Similarly, others may argue that it is detrimental for a child to grow up in a single parent household, in which the parent may be more stressed, have less time and attention for the child, and the child may have less access to financial and other resources. Thankfully, for the most part, we as a society have done away with the stigma associated with same-sex families or single parent homes, and in Canada, fertility services are largely provided to heterosexual, same-sex, married and single people alike.
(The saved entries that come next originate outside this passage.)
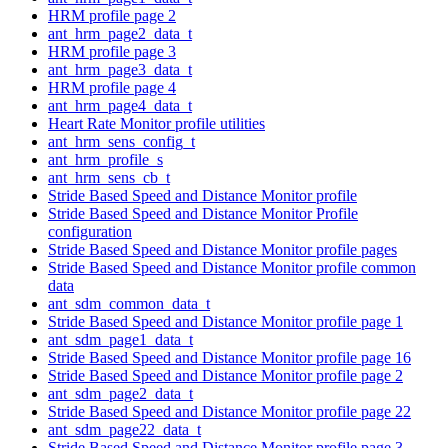
HRM profile page 2
ant_hrm_page2_data_t
HRM profile page 3
ant_hrm_page3_data_t
HRM profile page 4
ant_hrm_page4_data_t
Heart Rate Monitor profile utilities
ant_hrm_sens_config_t
ant_hrm_profile_s
ant_hrm_sens_cb_t
Stride Based Speed and Distance Monitor profile
Stride Based Speed and Distance Monitor Profile
configuration
Stride Based Speed and Distance Monitor profile pages
Stride Based Speed and Distance Monitor profile common
data
ant_sdm_common_data_t
Stride Based Speed and Distance Monitor profile page 1
ant_sdm_page1_data_t
Stride Based Speed and Distance Monitor profile page 16
Stride Based Speed and Distance Monitor profile page 2
ant_sdm_page2_data_t
Stride Based Speed and Distance Monitor profile page 22
ant_sdm_page22_data_t
Stride Based Speed and Distance Monitor profile page 3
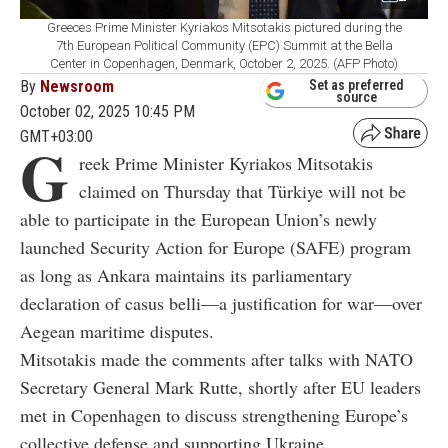
Greeces Prime Minister Kyriakos Mitsotakis pictured during the
7th European Political Community (EPC) Summit at the Bella
Center in Copenhagen, Denmark, October 2, 2025. (AFP Photo)
By
Newsroom
Set as preferred
source
October 02, 2025 10:45 PM
GMT+03:00
G
reek Prime Minister Kyriakos Mitsotakis
claimed on Thursday that Türkiye will not be
able to participate in the European Union’s newly
launched Security Action for Europe (SAFE) program
as long as Ankara maintains its parliamentary
declaration of casus belli—a justification for war—over
Aegean maritime disputes.
Mitsotakis made the comments after talks with NATO
Secretary General Mark Rutte, shortly after EU leaders
met in Copenhagen to discuss strengthening Europe’s
collective defense and supporting Ukraine.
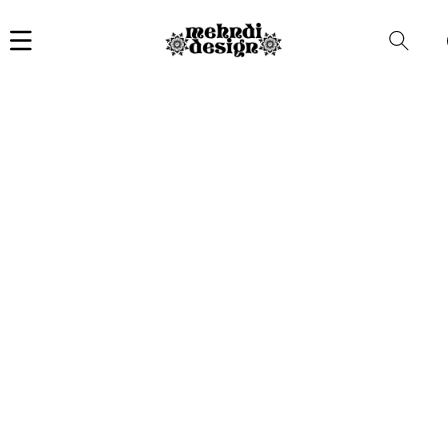
Car
i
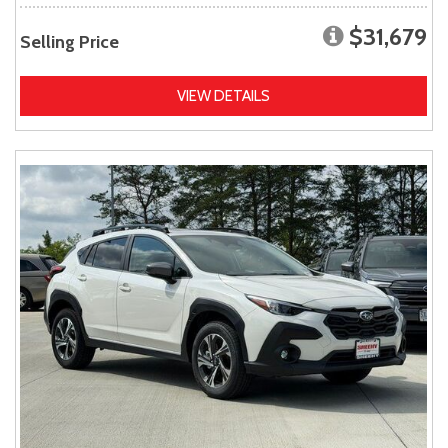
$31,679
Selling Price
VIEW DETAILS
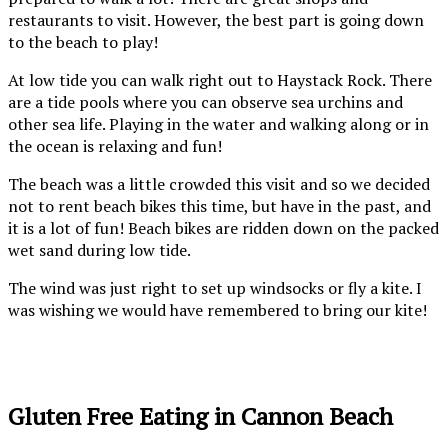
restaurants to visit. However, the best part is going down
to the beach to play!
At low tide you can walk right out to Haystack Rock. There
are a tide pools where you can observe sea urchins and
other sea life. Playing in the water and walking along or in
the ocean is relaxing and fun!
The beach was a little crowded this visit and so we decided
not to rent beach bikes this time, but have in the past, and
it is a lot of fun! Beach bikes are ridden down on the packed
wet sand during low tide.
The wind was just right to set up windsocks or fly a kite. I
was wishing we would have remembered to bring our kite!
Tilamook Lighthouse in
Haystack Rock at Cannon
the distance from Cannon
Beach- low tide
Beach
Gluten Free Eating in Cannon Beach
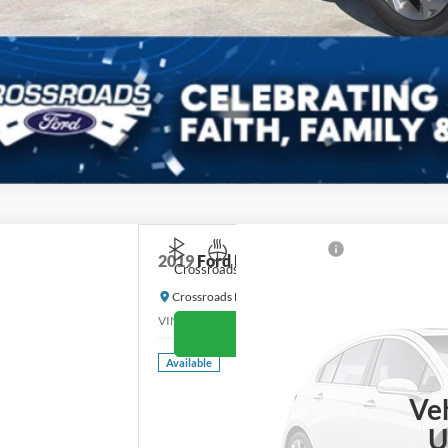
2019
Ford Escape
Titanium
Crossroads Price:
Crossroads Ford of Waynesville
VIN:
1FMCU9J98KUB46205
Stock:
T6077B
Model:
U9
G
Available
Ve
U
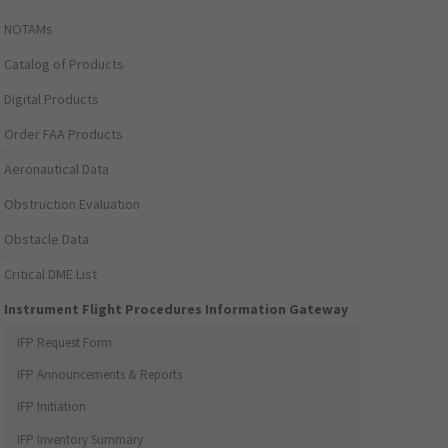
NOTAMs
Catalog of Products
Digital Products
Order FAA Products
Aeronautical Data
Obstruction Evaluation
Obstacle Data
Critical DME List
Instrument Flight Procedures Information Gateway
IFP Request Form
IFP Announcements & Reports
IFP Initiation
IFP Inventory Summary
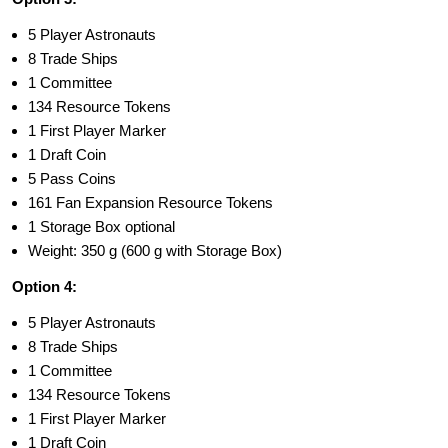
5 Player Astronauts
8 Trade Ships
1 Committee
134 Resource Tokens
1 First Player Marker
1 Draft Coin
5 Pass Coins
161 Fan Expansion Resource Tokens
1 Storage Box optional
Weight: 350 g (600 g with Storage Box)
Option 4:
5 Player Astronauts
8 Trade Ships
1 Committee
134 Resource Tokens
1 First Player Marker
1 Draft Coin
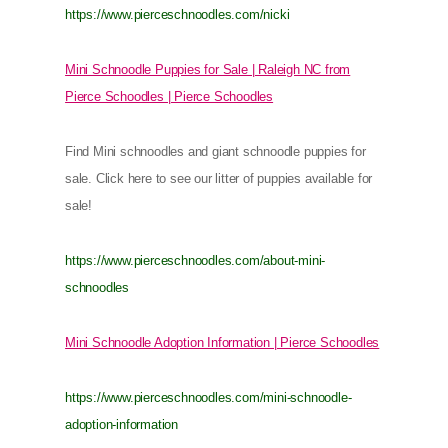
https://www.pierceschnoodles.com/nicki
Mini Schnoodle Puppies for Sale | Raleigh NC from
Pierce Schoodles | Pierce Schoodles
Find Mini schnoodles and giant schnoodle puppies for
sale. Click here to see our litter of puppies available for
sale!
https://www.pierceschnoodles.com/about-mini-
schnoodles
Mini Schnoodle Adoption Information | Pierce Schoodles
https://www.pierceschnoodles.com/mini-schnoodle-
adoption-information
However, if we begin denying fertility services to a 53-year-old woman (thus effectively determining who may and who may not be a parent) without any empirical evidence in support of the policy, it is not much of a stretch to imagine denying fertility services to other groups, including single parents or members of the LGBT community, all in the name of the best interests of the child.
Further, even if we look at this issue solely from the perspective of the best interests of the child and ignore any reproductive right to which the mother may be entitled, it is faulty logic to assume that younger parents = good, while older parents = bad. For example, if we had a situation where the prospective mother seeking to access IVF is 53 years of age while her partner is 65, we have one set of concerns that is effectively minimized where the same
woman's partner is 37 years of age. Similarly, if we look at a situation where the prospective mother is 53 years old but healthy versus a situation where the mother is only 30 years old but has a terminal illness or an illness which will
greatly affect the quality of her parenting, the best situation for a child may, in fact, be with the older mother. There are many factors that go into determining who makes a good parent, and if age is arguably a factor, it is one of many. For example, if we decide that mothers older than 52 ought not be parents, could we not make similar decisions on the basis of the mental health of a parent, financial resources available to the family, functionality of the family and the like? Drawing hard lines in the sand about something as arbitrary as the appropriate age to be a parent is an overly simplistic view that will undoubtedly result in poor decisions.
The ASRM's change in policy is refreshing in that it is based on empirical evidence. This contrasts sharply with Canada's sorely lacking legislation dealing with the use of assisted reproductive technologies, borne out of fear of the unknown. Instead of non-parties continuing to impose their moral judgment on others about they choose to build their families, perhaps we can recognize that most women between the ages of 53-55 who now access IVF as a result of ASRM's policy change will be making a well-considered decision to bring a wanted and loved child into the world. Let's give these parents some credit. Besides, what right do we have to make this very personal decision for them?